● **DOCUMENT TEXT**

****************

After discrete items, the ETR for Q3 was 15%, including the impact of the $4 million stock compensation tax windfall. The ETR after discrete items in Q3 2017 was 17% and included a $5 million benefit from the stock compensation tax windfall.
We still expect our full year ETR before discrete items to be between 24% and 26%. We ended Q3 with $135 million in cash, up slightly from $127 million at the end of Q2.
We expect to end the year with approximately $160 million of cash. Q3 ending inventory was $161 million or 113 days compared with $93 million or 82 days last year.
In addition to the typical higher U.S. inventory for the holidays, the need to hold inventory for direct-to-retail sales in Japan and more than 50% of EMEA, following our distributor acquisitions, also contributed to the higher Q3 2018 inventory level, as expected.

****************

● **DATA LINES**
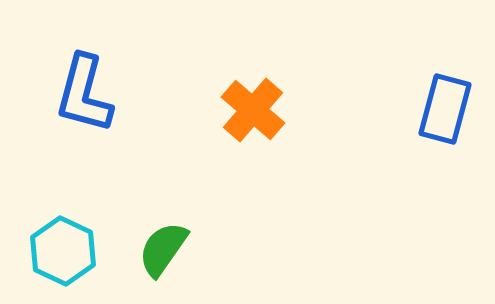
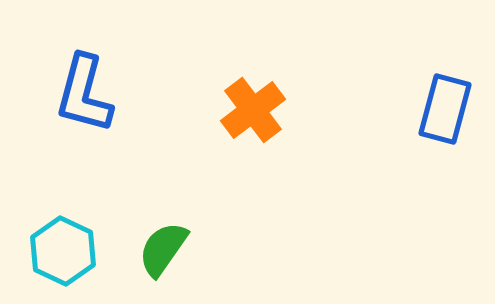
orange cross: rotated 12 degrees clockwise
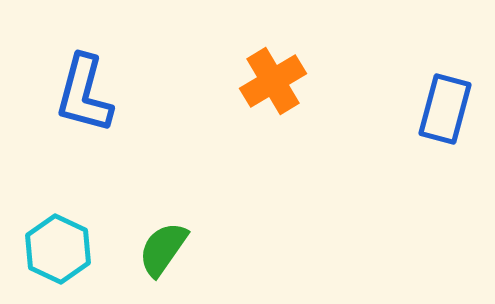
orange cross: moved 20 px right, 29 px up; rotated 6 degrees clockwise
cyan hexagon: moved 5 px left, 2 px up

****************

● **PROBLEMS AND TASKS**
(1) In the quarterly results text, how much cash does the company expect to have at the end of the year?
(2) Write the next few sentences of the quarterly results text, picking up after its last sentence.

● **THE REPLIES**
(1) About $160 million.

(2)
As we have previously said, due to this structural change in our business model for direct to retail sales, we expect DII to be approximately 100 days plus or minus on average in 2018. We still expect Q4 inventory to decline sequentially, and we anticipate exiting the year with DII well below our 100-day average as is typical.
Now for color on our financial expectations. We are expecting another strong fourth quarter coming off a record Q3, driven by double digit year-over-year growth in all major regions.
Keep in mind we will anniversary the acquisition of our European distributor in Q4, so our total year-over-year revenue growth rate will be lower in Q4 than each of the previous three quarters where we benefitted from the revenue uplift associated with the acquisition. In the fourth quarter, sales & marketing, as a percent of revenue, is expected to peak as we continue to rollout i7/i7+, promote Braava family robots, and run our holiday advertising campaigns, which have already begun.
We still expect full-year R&D of 13% of revenue and operating expenses to total roughly 42% of revenue. We are increasing our full-year operating income to $92 million to $96 million, despite the $5 million of unplanned tariffs, and our EPS to $2.55 to $2.75.
We are very pleased with our year-to-date results and our ability to increase our expectations for the year again, especially in light of the tariff impact. As Colin mentioned, we will discuss the 2019 increased tariff impact we expect on our Q4 and full-year earnings call in February.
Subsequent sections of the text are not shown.